Joanna Russ: February 22, 1937 – April 29, 2011
Joanna Russ, acclaimed feminist writer and one of the most respected science fiction authors of the 20th Century, passed away yesterday at the age of 74.
Russ’s first SF story, “Nor Custom Stale,” appeared in F&SF in 1959. Numerous notable short stories followed, including Nebula Award winner “When It Changed” (1972), and Hugo Award winner “Souls” (1982). Altogether her fiction has been nominated for a total of nine Nebula and three Hugo Awards.

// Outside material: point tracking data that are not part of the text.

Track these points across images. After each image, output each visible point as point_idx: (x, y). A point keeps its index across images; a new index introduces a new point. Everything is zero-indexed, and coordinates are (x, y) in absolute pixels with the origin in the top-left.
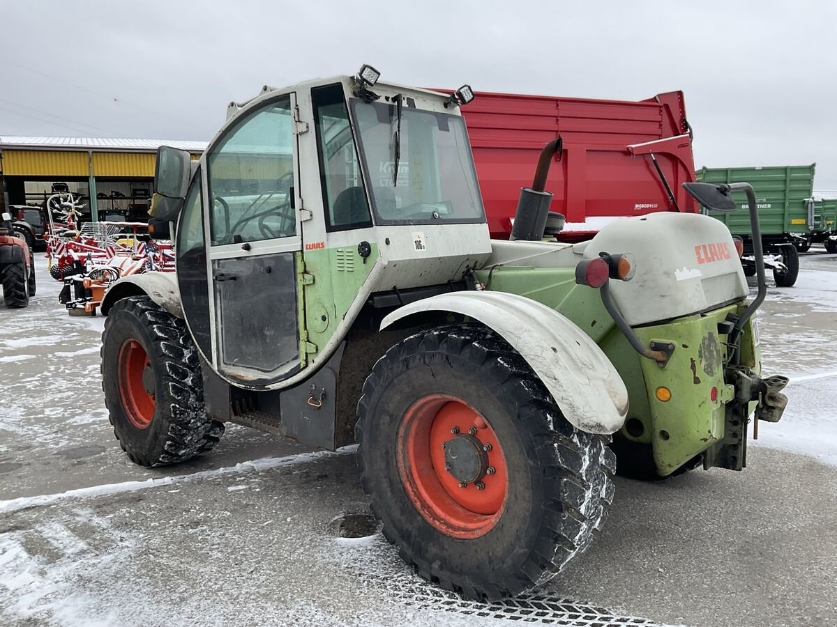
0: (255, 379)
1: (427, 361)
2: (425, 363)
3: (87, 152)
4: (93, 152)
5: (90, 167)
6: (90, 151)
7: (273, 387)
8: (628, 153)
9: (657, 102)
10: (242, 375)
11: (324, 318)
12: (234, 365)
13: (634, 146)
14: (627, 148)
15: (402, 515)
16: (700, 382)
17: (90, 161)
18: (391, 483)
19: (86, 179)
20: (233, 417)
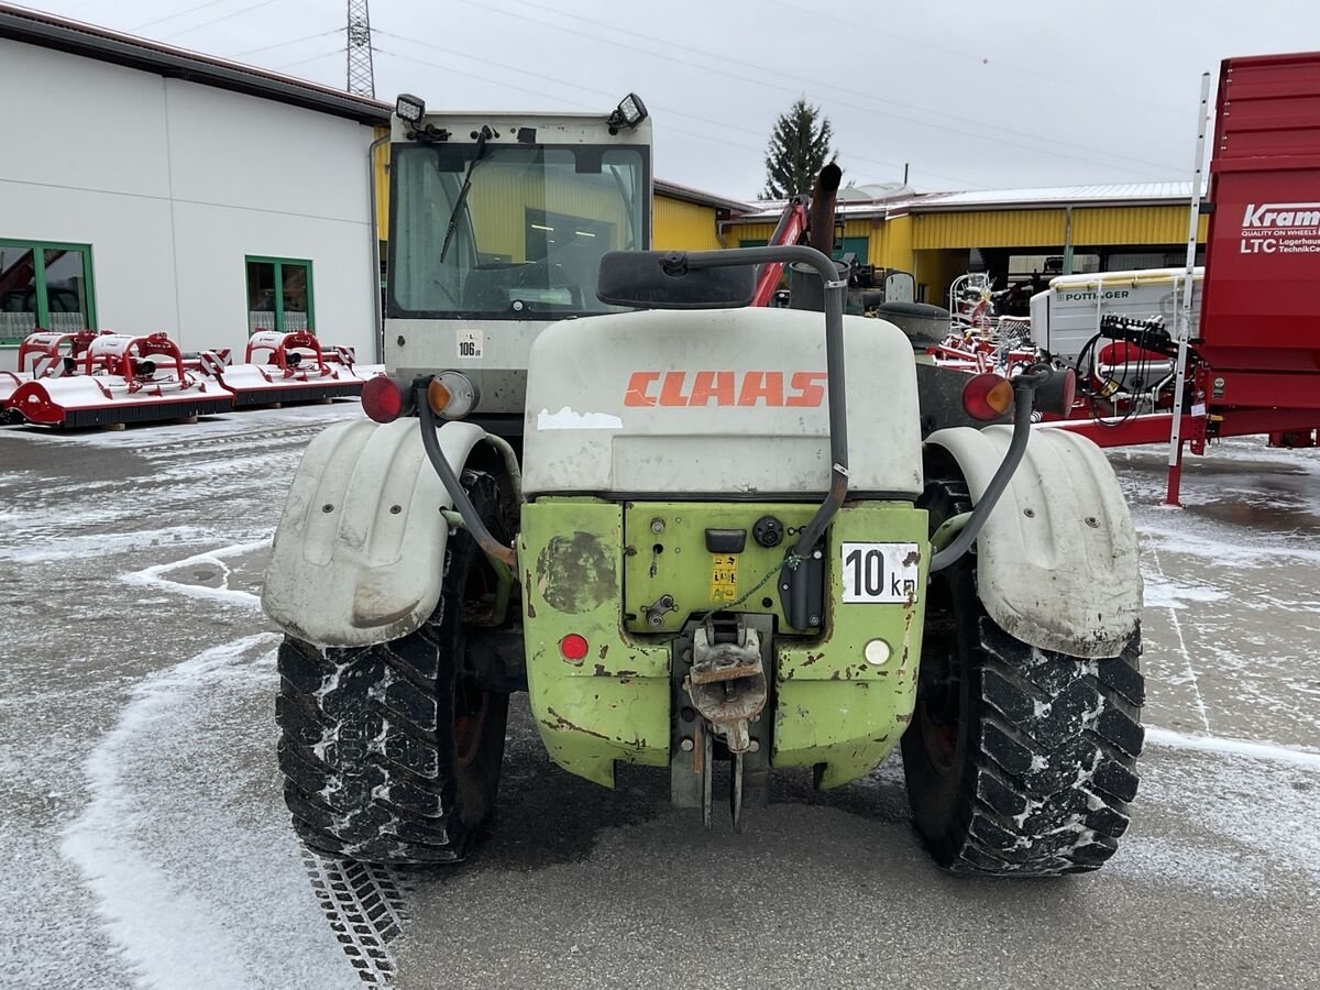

Her short stories were collected in four volumes: The Adventures of Alyx (1983), The Zanzibar Cat (1983), Extra(ordinary) People (1984), and The Hidden Side of the Moon (1988).
Her first novel Picnic on Paradise, the tale of a pleasure cruise that crash lands on a vacation planet with only enough food for a picnic, was nominated for a Nebula in 1968. It was collected with four additional stories featuring the resourceful protagonist Alyx as The Adventures of Alyx (1983).
Her other novels include Nebula Award finalist And Chaos Died (1970), The Female Man (1975), We Who Are About To… (1977), and The Two of Them (1978).
The Female Man, one of the most acclaimed SF novels of the decade, follows four women across four parallel worlds, all struggling against the restrictive role of the female sex, and what it truly means to be a woman. The character who bears Russ’s first name, “Joanna” refers to herself early in the novel as the “female man” because she is convinced she must surrender her identity as a woman to be respected.